Ancient art comes from the hands of women

by Jamie Lutton

I came across an astounding story from the world of archeology last month. I mentioned it to a few people, and I seem to be the only one who saw the article, so I am passing it on to you.

Archaeologist Dean R. Snow of Pennsylvania State University, studying the prehistoric cave art in Spain and France, that date back to before 40,000 years ago, has concluded that some or all of the paintings were done by women.

He reached this conclusion because the artists, over thousands of years, left hand prints behind them by blowing paint through a tube at  their hands while they held them up to the wall. These prints date back to the same time as the artwork.
Archeologists, noticing that the hand prints were small, thought that they had been left by teenagers, as the prints were smaller than the average 'adult' hand. By which they meant, adult male hand.

But there is a little known tendency for adult male and females hands to have different finger lengths.   In most men, the ring finger is longer than in most females hands.  So, after a century of staring at these hands, someone finally noticed that they are women's hands.



So, American Antiquity published Snow's report a few months ago that most of the hands in the cave art, which is 40,000 to 12,500 yeas old,

The very oldest art in the world, art that is found in hundreds of caves, and was painted over tens of thousands of years, seem to have been painted mainly by women. Of 32 prints, 24 were from women's hands, five were adolescent male hands, and three were adult male hands.

One of the problems in the West is the base canard that women do not have the 'genius'  or 'creativity' to be great painters. Women were not mentored to be painters, or if they were, they were daughters or mistresses of '''more important'' painters, such as the modern case of Diego Rivera and Frieda Kahlo (though, after their deaths, her paintings are far more important).
With this new information, the text of  all the books  on ancient cave art will have to be tossed out, and rewritten. 

And perhaps we can start telling our daughters and nieces that the greatest and earlier artists of Europe, the ancient cave artists, were women...show them the wonderful books out there with the paintings of bison, and elephants, and giraffes, and tell them that these are your heritage. And you can go and be a great painter, too.

When I was a child of five, I won a contest painting a  watercolor of a ''caveman'' throwing a spear at an Mammoth or Mastodon from a cave. It was realistic, more or less; I still have it (my mother had it framed). I have always been fascinated by both the animals of the ancient past, the people of the time, and what they looked like.  I still collect books on these subjects.

I own about eight or nine books on cave art; I buy the new ones when they come out, with new photography, and I go to the films of them when they are created.

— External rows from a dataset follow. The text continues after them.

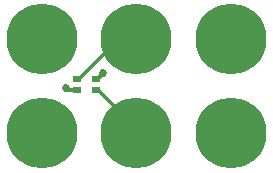
<source format=gtl>
%TF.GenerationSoftware,KiCad,Pcbnew,4.0.7-e2-6376~58~ubuntu16.04.1*%
%TF.CreationDate,2018-05-02T09:58:34-07:00*%
%TF.ProjectId,2x3-LED-RGB-A-SMT,3278332D4C45442D5247422D412D534D,1.0*%
%TF.FileFunction,Copper,L1,Top,Signal*%
%FSLAX46Y46*%
G04 Gerber Fmt 4.6, Leading zero omitted, Abs format (unit mm)*
G04 Created by KiCad (PCBNEW 4.0.7-e2-6376~58~ubuntu16.04.1) date Wed May  2 09:58:34 2018*
%MOMM*%
%LPD*%
G01*
G04 APERTURE LIST*
%ADD10C,0.350000*%
%ADD11C,6.000000*%
%ADD12R,0.800000X0.550000*%
%ADD13C,0.685800*%
%ADD14C,0.330200*%
%ADD15C,0.330200*%
%ADD16C,0.350000*%
G04 APERTURE END LIST*
D10*
D11*
X4955000Y-41910000D03*
X4955000Y-33910000D03*
X12955000Y-41910000D03*
D12*
X7955000Y-38210000D03*
X7955000Y-37310000D03*
X9555000Y-38210000D03*
X9555000Y-37310000D03*
D11*
X12955000Y-33910000D03*
X20955000Y-33910000D03*
X20955000Y-41910000D03*
D13*
X10160000Y-36830000D03*
X6985000Y-38100000D03*
D14*
X9555000Y-37310000D02*
X9680000Y-37310000D01*
X9680000Y-37310000D02*
X10160000Y-36830000D01*
X7955000Y-38210000D02*
X7095000Y-38210000D01*
X7095000Y-38210000D02*
X6985000Y-38100000D01*
X7955000Y-37310000D02*
X8080000Y-37310000D01*
X11480000Y-33910000D02*
X12955000Y-33910000D01*
X8080000Y-37310000D02*
X11480000Y-33910000D01*
X9555000Y-38210000D02*
X9680000Y-38210000D01*
X9680000Y-38210000D02*
X12955000Y-41485000D01*
X12955000Y-41485000D02*
X12955000Y-41910000D01*
D15*
X10160000Y-36830000D03*
X6985000Y-38100000D03*
D16*
X4955000Y-41910000D03*
X4955000Y-33910000D03*
X12955000Y-41910000D03*
X12955000Y-33910000D03*
X20955000Y-33910000D03*
X20955000Y-41910000D03*
M02*

</source>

I find that this news to be  a grand example of unconscious bias when only men are writing the book's and doing the research on the history of art.  People say, well, feminism is dead, but not when we still tell our girls that 'this is not for them' in any field. 
Who knows..perhaps someday we will find...surprise! that some of the beautiful ancient Egyptian art or Sumerian art was created by women.  Or the art of the ancient Far East, in China, or Japan.

When men write the books, at least in Western culture, they seem to forget half the human race when they attribute the creation of beautiful or important artifacts of human history.

Comments

  1. Thanks for this post. Never have given a thought to the question was the artist a Woman or Man. The thing that always impresses me about the ancient cave art is how good it is overall. There are many wonderful examples. You would think that we might see some really bad cave art in the mix. How were ancient tribes able to achieve such high standards?